** Opening Page excerpt block **

Saturday, November 4, 2017

DIY: Soy Wax Candles

Candles are a great craft for Autumn. They're an awesome option for a handmade holiday gift. They're also fun to burn during winter months, and they look lovely as table decorations during Thanksgiving dinner! Soy wax candles are relatively quick to make, and inexpensive.




collage has everything you need to get started making candles. We carry a variety of glassware that is suitable for soy wax candles. We also carry a variety of wick sizes. And, in addition to soy wax, collage also carries beeswax for your candle making needs. We often get questions about candlemaking at collage: how to add scents, what's the difference between different waxes, and more. We thought we would devote a post to help with all of these great questions! 

Click the jump below to read more!


Supplies:
* Microwave
* 1 lb bag of soy wax
* Glass jar: we used these cute, mason lidded jars which come in a couple different sizes. We used the small, 200 mL size
* Wick, medium size, #2/0 (The wick collage sells is a square braid, cotton wick.)

** Closing Page excerpt block **
** Opening Records provided block **

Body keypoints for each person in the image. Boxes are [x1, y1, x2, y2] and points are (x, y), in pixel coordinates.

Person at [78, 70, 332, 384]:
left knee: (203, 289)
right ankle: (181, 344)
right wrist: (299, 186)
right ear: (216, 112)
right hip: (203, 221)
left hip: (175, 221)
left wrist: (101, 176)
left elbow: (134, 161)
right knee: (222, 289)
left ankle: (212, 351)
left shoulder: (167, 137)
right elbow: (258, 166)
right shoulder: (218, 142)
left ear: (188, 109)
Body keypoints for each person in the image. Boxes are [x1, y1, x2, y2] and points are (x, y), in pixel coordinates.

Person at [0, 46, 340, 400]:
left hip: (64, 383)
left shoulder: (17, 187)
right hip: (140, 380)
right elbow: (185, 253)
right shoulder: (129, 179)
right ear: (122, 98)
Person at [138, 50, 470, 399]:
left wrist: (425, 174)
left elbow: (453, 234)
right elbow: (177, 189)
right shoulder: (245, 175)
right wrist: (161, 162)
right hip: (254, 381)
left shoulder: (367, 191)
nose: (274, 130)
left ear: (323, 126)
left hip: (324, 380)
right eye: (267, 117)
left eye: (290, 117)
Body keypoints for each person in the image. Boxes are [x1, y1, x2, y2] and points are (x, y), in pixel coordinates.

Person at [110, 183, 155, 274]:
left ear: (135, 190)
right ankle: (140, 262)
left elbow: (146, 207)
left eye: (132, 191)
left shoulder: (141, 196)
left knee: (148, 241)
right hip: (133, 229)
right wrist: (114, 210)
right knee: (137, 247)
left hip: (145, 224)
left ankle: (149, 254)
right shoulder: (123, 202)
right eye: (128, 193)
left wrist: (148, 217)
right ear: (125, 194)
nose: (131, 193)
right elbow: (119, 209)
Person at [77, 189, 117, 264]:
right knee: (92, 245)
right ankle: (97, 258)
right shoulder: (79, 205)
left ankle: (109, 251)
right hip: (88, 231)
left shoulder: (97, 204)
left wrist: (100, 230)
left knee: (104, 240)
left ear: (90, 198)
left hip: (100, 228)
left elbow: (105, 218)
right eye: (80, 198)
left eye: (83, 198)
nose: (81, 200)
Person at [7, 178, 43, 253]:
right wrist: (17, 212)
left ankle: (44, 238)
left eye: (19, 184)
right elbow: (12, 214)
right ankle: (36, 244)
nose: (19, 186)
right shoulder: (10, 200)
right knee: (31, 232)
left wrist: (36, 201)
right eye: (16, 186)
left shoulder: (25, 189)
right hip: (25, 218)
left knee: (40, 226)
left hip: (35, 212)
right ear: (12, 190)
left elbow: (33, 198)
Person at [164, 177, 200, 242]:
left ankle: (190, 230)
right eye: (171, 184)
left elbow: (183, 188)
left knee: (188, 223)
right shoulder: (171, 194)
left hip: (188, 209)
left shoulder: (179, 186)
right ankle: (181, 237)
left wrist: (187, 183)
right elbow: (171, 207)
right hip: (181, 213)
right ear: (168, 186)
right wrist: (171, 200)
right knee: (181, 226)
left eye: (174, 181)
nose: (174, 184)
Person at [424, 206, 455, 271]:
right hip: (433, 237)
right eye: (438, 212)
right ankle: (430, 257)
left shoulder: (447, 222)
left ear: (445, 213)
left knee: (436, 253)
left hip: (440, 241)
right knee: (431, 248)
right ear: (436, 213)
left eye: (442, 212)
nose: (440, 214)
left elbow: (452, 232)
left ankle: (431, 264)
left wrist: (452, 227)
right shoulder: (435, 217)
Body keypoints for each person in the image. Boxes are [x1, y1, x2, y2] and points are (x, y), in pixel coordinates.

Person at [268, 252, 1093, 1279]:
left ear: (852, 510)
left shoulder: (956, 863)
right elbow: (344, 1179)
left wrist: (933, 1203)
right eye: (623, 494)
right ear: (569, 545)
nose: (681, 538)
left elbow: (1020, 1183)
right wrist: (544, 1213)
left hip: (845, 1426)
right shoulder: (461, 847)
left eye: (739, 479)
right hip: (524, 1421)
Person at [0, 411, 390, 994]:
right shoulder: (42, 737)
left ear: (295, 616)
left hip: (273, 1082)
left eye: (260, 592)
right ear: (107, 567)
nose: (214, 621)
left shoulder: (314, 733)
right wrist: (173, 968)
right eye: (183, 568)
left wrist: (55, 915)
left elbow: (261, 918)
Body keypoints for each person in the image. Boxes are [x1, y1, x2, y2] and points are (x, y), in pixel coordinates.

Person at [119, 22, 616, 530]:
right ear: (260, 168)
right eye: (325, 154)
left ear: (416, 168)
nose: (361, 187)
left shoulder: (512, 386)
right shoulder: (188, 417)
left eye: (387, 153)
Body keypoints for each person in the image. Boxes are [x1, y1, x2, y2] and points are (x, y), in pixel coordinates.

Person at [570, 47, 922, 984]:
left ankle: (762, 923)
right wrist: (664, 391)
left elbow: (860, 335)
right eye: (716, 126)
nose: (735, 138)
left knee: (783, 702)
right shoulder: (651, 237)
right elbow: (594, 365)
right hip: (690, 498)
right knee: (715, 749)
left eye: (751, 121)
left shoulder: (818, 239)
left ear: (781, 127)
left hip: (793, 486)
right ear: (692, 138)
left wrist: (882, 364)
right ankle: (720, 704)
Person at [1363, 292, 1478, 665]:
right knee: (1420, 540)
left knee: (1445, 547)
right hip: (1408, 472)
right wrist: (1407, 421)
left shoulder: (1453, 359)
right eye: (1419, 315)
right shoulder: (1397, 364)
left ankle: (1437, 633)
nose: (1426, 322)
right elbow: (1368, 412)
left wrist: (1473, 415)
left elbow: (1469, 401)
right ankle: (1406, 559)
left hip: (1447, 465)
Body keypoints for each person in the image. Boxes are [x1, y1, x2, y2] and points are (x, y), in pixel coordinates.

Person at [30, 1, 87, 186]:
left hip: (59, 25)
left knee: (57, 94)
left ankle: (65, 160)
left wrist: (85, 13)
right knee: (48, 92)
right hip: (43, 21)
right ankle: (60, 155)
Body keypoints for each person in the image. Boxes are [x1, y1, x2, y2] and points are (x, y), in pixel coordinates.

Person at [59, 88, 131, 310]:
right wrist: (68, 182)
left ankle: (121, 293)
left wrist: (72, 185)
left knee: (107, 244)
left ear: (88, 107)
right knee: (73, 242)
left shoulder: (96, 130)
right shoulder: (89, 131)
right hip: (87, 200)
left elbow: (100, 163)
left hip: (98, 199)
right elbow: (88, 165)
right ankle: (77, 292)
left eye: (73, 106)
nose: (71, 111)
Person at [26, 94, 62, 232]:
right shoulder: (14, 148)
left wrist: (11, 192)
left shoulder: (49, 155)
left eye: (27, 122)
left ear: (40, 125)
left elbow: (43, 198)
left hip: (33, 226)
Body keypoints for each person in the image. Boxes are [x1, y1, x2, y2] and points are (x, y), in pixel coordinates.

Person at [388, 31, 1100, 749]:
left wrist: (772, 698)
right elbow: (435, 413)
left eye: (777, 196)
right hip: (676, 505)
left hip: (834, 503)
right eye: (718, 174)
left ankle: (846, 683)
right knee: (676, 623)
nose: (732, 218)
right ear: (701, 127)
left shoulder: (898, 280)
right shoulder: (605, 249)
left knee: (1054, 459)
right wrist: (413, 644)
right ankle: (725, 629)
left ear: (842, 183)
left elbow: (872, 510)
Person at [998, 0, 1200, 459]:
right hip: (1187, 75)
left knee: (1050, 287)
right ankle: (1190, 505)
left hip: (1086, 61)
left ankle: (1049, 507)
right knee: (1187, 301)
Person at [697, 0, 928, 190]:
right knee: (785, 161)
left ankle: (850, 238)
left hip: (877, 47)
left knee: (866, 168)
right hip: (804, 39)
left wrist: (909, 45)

** Closing Records provided block **

What the task asks
Copy out the soy wax candle post in full, word for word.

Result of the exercise
Saturday, November 4, 2017

DIY: Soy Wax Candles

Candles are a great craft for Autumn. They're an awesome option for a handmade holiday gift. They're also fun to burn during winter months, and they look lovely as table decorations during Thanksgiving dinner! Soy wax candles are relatively quick to make, and inexpensive.




collage has everything you need to get started making candles. We carry a variety of glassware that is suitable for soy wax candles. We also carry a variety of wick sizes. And, in addition to soy wax, collage also carries beeswax for your candle making needs. We often get questions about candlemaking at collage: how to add scents, what's the difference between different waxes, and more. We thought we would devote a post to help with all of these great questions! 

Click the jump below to read more!


Supplies:
* Microwave
* 1 lb bag of soy wax
* Glass jar: we used these cute, mason lidded jars which come in a couple different sizes. We used the small, 200 mL size
* Wick, medium size, #2/0 (The wick collage sells is a square braid, cotton wick.)